Various LSOHC members, including chair David Hartwell, as well as Rep. Leon Lillie, DFL-North St. Paul, and Senator Foung Hawj, DFL-St. Paul, are said to support installing a carp deterrent at Lock and Dam 5.

They and others believe a deterrent, together with carp-capturing efforts the DNR already undertakes downriver of Lock and Dam 5, is the best way to protect Minnesota waters from invaders that not only threaten lake and river ecosystems, but also boating, fishing, swimming, and other types of water recreation.

The LSOHC would have considered funding a Lock and Dam 5 deterrent years ago, some council members say. But the DNR never brought a proposal to the council.

Now — thanks in part to a $12 million windfall the council has to appropriate — the carp-deterrent stars have aligned in ways that were unimaginable even a month ago, and the DNR and the U.S. Fish & Wildlife Service (FWS) on Tuesday will jointly propose that the LSOHC fund a Lock and Dam 5 carp deterrent.

Representatives of the Army Corps of Engineers and the U.S. Geological Survey also are expected to attend the Tuesday meeting.

Approval of the DNR-FWS deterrent proposal by the council on Tuesday is important because its other conservation funding recommendations, totaling $181 million, are moving through the state Legislature. The carp deterrent plan would have to be amended to the recommendations to gain approval in the current legislative session.

If the LSOHC supports the deterrent idea and the Legislature follows suit, the $12 million will be available for five years beginning July 1. A detailed plan must be submitted to the LSOHC before funds are disbursed, however, outlining how the money will be spent. Follow-up accomplishment plans also are required.

A key assumption in the plan is that the Corps of Engineers will award a research permit for the deterrent — a process that apparently can be expedited.

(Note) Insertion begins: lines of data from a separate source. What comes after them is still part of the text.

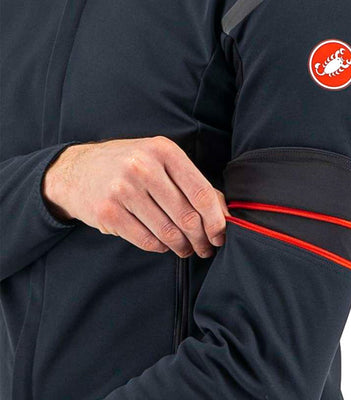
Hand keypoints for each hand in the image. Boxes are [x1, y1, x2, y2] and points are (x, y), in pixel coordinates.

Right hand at [42, 137, 229, 257]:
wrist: (76, 170)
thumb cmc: (129, 165)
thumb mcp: (161, 161)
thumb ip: (193, 182)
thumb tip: (225, 213)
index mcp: (164, 151)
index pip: (201, 192)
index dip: (216, 220)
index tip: (220, 235)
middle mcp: (143, 167)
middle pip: (187, 216)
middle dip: (202, 239)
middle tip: (206, 248)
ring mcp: (122, 190)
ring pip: (168, 232)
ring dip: (183, 247)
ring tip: (187, 249)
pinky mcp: (108, 212)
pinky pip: (147, 241)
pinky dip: (161, 247)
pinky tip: (164, 244)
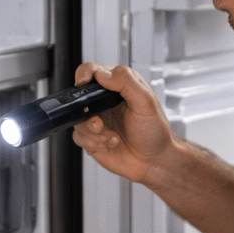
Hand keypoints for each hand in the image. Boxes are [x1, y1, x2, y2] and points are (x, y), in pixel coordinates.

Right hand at [70, 63, 175, 184]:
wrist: (155, 161)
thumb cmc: (155, 131)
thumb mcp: (146, 102)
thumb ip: (126, 82)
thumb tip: (102, 73)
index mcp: (118, 86)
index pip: (93, 71)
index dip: (84, 74)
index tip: (82, 83)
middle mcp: (105, 102)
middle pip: (79, 97)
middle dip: (86, 113)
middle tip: (99, 124)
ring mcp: (98, 120)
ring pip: (77, 120)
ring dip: (93, 132)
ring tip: (111, 137)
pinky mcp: (92, 137)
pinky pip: (79, 137)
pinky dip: (94, 143)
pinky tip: (111, 144)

The deterrent likely will be similar to one manufactured in Britain that the FWS successfully placed in a Kentucky lock. Installation can only occur in winter, between Mississippi River shipping seasons.

An aside:

If the deterrent funding is approved, a significant share of the credit should go to the tens of thousands of hunters and anglers — and others — who insisted before passage in 2008 of the Legacy Amendment that a citizen-led council be established to recommend appropriations from the Outdoor Heritage Fund.

Memories of the Legislature ripping off money from lottery proceeds that Minnesota voters believed were designated for conservation were still fresh in the minds of sportsmen and sportswomen during the run-up to passage of the Legacy Amendment. Sportsmen and women had to be convinced that money flowing from the amendment wouldn't go directly to the DNR and wouldn't be distributed solely at the whim of legislators.

Unless those provisions were met, many hunters and anglers said, they wouldn't vote for the Legacy Amendment.

Thus the LSOHC was born.

This isn't to diminish the importance, ultimately, of the broad coalition, including environmentalists — the group's rallying cry, after all, was "Guns and Greens Working Together" — that joined to gain the amendment's passage. The addition of arts and culture supporters to the alliance also was critical. But it was the insistence of hunters and anglers — an effort led by Garry Leaf, a volunteer, among many others — that a citizen-legislative council be established that set the stage for the amendment's approval by voters and laid the groundwork for the more than 1,500 conservation projects the LSOHC has recommended for funding.

Whether funding of a much-needed — and much-delayed — invasive carp deterrent at lock and Dam 5 will be the LSOHC's latest, and perhaps most important, success will be determined Tuesday. The public can view the 11 a.m. meeting online at bit.ly/LEScarp.